Ketika awal mula membaca tulisan Nor Lutfi Fais dalam kanal ini, memancing nalar berpikir saya, untuk menulis persoalan serupa, namun dalam perspektif yang berbeda. Bila Nor Lutfi Fais, mengulas tentang dampak dari isu habaib terhadap pemilihan kitab maulid, saya justru ingin mempertanyakan hal lain.

Saya justru tergelitik dengan sikap sebagian masyarakat muslim Indonesia yang sangat mengagungkan (untuk tidak menyebut mengkultuskan) keturunan nabi yang kerap disebut dengan sebutan “habaib”. Sikap-sikap yang demikian, kemudian berdampak pada ketika isu-isu geneologis tentang salah satu garis keturunan para habaib ini bergulir, melahirkan polemik yang begitu panjang dan takberkesudahan.

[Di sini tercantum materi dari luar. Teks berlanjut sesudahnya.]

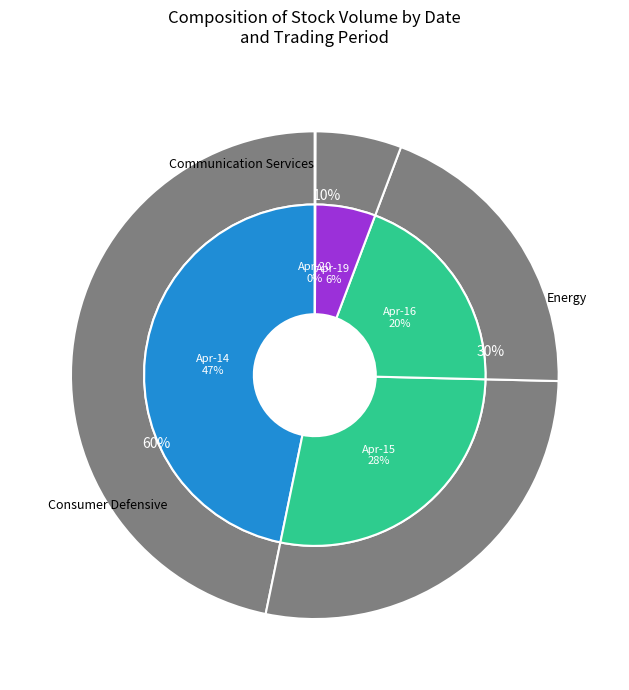

Is there a majority slice in this chart?

No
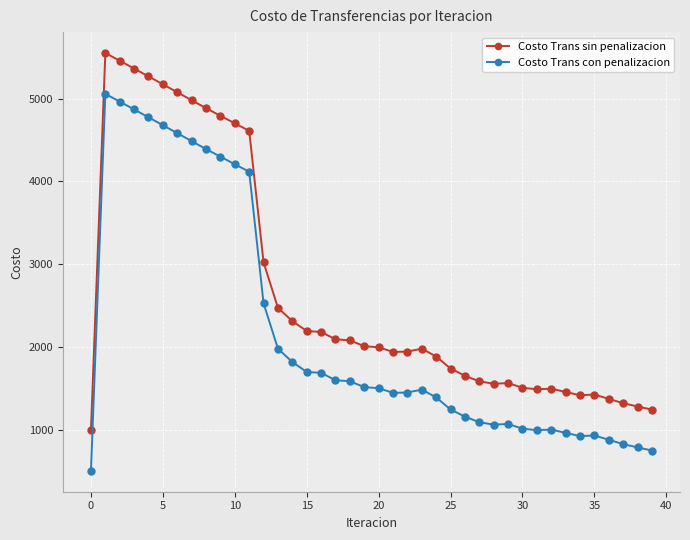

What is the value of the Costo Trans sin penalizacion point at the 32nd from the left?

1490.6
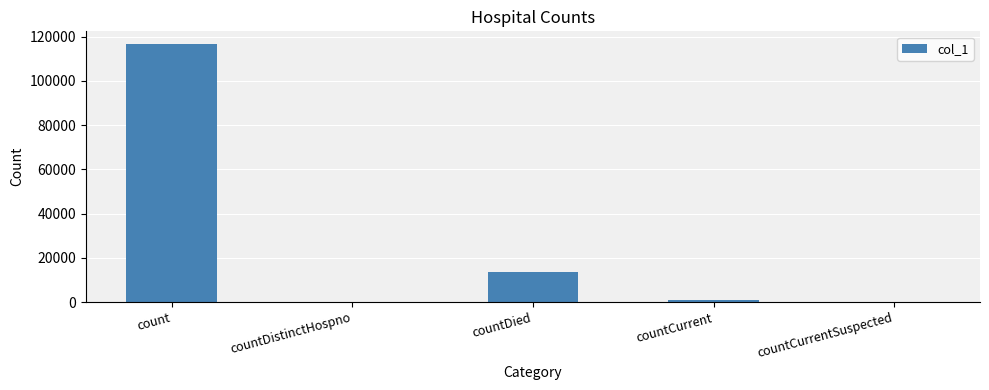

Where is the data nearest to the value 58261?

countDied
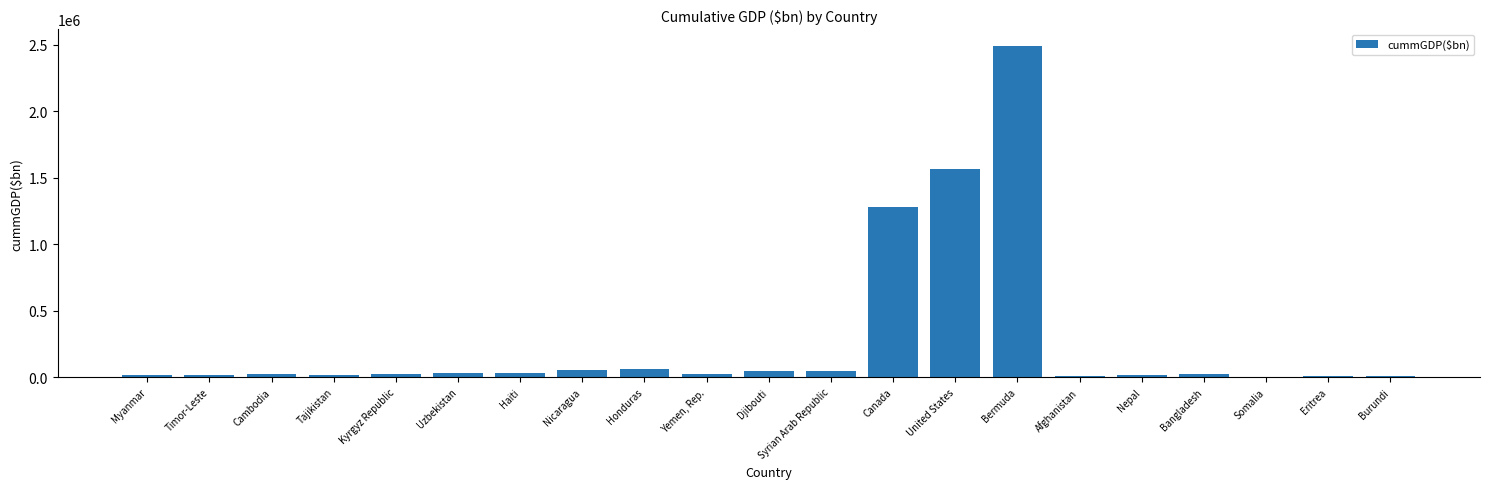

What is the greatest value displayed?

2493362.1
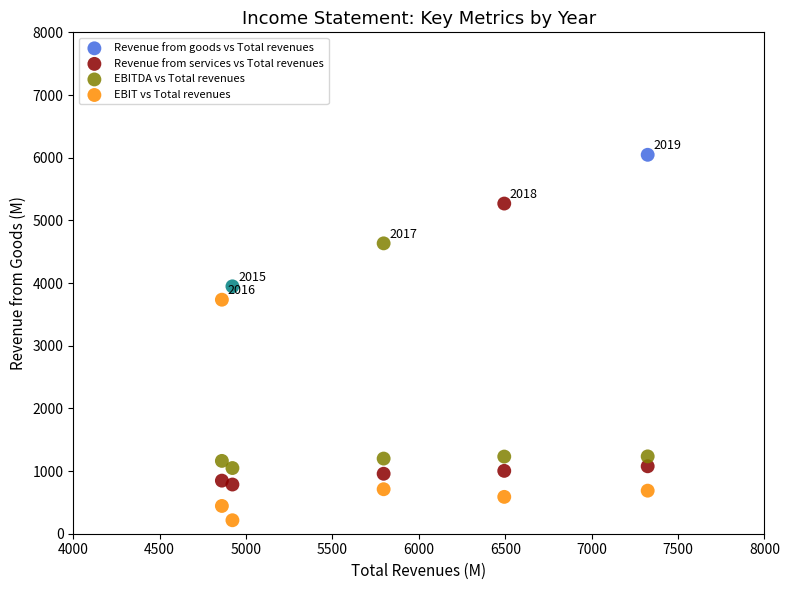

Which series reaches the maximum Y coordinate?

Revenue from goods vs Total revenues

Yang bila meminjam istilah dalam fiqih, persoalan ini seperti menjadi  “Attawaquf”, dibiarkan begitu saja sampai ada dalil atau bukti yang lebih jelas dikemudian hari. Dari mana asal usul sikap penghormatan masyarakat ini terhadap orang-orang yang disebut sebagai keturunan Nabi Muhammad ini? saya ingin mencoba mengaitkan hal itu dengan kitab Maulid Al-Diba’i.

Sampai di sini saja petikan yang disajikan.